Ilsenburg l Etwa 20 Fans des Rennrodelsports haben am Sonnabendvormittag gemeinsam vor dem Fernseher im Landhaus "Zu den Rothen Forellen" dem Ilsenburger Toni Eggert die Daumen gedrückt. Eggert und sein Suhler Doppelpartner Sascha Benecken waren als Führende im Weltcup ins Baltikum gereist - verließen es aber ohne eine WM-Medaille. Nach zuletzt zwei Silbermedaillen bei den Welttitelkämpfen gingen sie desmal leer aus.
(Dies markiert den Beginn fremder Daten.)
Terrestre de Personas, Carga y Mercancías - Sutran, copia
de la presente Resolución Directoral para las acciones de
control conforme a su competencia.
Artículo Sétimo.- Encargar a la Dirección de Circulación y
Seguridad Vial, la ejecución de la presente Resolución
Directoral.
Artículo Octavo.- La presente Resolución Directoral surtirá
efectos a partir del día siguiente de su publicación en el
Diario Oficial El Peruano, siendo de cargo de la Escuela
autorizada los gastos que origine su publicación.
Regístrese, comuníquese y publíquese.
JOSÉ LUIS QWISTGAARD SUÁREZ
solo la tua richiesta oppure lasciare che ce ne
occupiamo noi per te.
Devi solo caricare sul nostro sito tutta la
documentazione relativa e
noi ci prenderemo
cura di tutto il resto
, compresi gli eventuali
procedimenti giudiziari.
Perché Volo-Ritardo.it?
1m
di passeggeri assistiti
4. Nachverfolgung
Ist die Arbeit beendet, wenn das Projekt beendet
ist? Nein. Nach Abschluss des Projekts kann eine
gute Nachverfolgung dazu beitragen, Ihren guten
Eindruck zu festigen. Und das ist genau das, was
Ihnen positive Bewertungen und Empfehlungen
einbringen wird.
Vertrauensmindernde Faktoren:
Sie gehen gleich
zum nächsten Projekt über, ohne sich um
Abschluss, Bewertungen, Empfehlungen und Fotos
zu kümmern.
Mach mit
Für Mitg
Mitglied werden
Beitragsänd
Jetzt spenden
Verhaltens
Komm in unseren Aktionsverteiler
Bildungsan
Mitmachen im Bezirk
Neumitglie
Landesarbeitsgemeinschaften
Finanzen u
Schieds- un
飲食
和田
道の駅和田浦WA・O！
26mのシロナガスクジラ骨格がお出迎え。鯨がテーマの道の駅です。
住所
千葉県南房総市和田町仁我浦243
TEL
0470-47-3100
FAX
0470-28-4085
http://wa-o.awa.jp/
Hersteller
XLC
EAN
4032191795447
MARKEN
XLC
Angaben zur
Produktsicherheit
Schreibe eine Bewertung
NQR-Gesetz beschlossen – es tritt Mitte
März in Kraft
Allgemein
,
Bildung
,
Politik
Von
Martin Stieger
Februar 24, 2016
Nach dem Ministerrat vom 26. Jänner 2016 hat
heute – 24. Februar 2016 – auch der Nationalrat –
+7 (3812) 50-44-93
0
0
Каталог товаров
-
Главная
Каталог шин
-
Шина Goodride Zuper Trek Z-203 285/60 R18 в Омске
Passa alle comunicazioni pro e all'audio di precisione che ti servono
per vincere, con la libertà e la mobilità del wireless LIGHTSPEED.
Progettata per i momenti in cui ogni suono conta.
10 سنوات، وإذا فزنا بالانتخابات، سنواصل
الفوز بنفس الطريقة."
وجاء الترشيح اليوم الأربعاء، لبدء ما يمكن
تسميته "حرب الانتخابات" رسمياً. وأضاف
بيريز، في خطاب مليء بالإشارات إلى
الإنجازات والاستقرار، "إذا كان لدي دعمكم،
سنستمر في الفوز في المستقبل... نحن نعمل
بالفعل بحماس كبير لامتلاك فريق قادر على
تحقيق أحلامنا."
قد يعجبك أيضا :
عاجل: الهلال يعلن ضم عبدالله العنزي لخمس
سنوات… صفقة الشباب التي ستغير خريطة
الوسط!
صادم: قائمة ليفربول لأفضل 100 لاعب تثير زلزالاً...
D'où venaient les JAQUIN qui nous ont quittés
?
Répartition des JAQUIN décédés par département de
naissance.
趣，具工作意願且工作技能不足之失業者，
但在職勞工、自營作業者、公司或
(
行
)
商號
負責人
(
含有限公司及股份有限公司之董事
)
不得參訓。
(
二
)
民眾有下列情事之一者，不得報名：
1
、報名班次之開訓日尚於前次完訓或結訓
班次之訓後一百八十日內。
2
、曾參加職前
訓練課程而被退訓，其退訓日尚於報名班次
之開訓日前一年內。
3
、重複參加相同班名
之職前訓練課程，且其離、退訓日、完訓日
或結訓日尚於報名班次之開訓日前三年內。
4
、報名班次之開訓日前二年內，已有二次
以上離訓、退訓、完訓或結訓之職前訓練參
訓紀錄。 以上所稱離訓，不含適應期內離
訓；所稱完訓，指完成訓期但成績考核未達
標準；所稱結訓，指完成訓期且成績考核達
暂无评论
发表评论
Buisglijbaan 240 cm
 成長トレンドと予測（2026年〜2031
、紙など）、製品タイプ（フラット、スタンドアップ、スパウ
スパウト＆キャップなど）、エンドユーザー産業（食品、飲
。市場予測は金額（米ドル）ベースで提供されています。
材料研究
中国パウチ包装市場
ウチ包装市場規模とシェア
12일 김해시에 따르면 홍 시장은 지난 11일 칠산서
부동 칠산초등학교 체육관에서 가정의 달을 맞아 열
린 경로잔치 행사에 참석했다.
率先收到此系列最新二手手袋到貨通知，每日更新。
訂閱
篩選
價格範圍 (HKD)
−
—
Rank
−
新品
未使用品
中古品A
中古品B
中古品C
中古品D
Zu den Zuschauern in der Ilsestadt zählten Toni Eggerts Großvater Walter Eggert, Olympiavierter 1964 von Innsbruck, und Onkel Jens Eggert, Präsident der Rennrodel- und Bobfahrer in Sachsen-Anhalt. Viele der Gäste gehörten dem BRC Ilsenburg an, für den Toni Eggert seit einigen Jahren startet.

Das Daumendrücken in der Heimat war jedoch nicht von Erfolg gekrönt. Das Harzer/Thüringer Doppel leistete sich zu viele Fehler, die auf der schwierigen Bahn in Sigulda gnadenlos bestraft werden. Trotz aller Enttäuschung gab es in Ilsenburg dennoch Applaus, als Tobias Wendl und Tobias Arlt Gold für Deutschlang gewannen. Für Toni Eggert und Sascha Benecken, der am Sonnabend übrigens seinen 25. Geburtstag feierte, bleibt nun noch die Hoffnung auf den Gewinn des Gesamt-Weltcups. 45 Punkte Vorsprung haben die beiden vor den drei letzten Rennen der Saison auf ihre Dauerkonkurrenten Tobias Wendl und Tobias Arlt.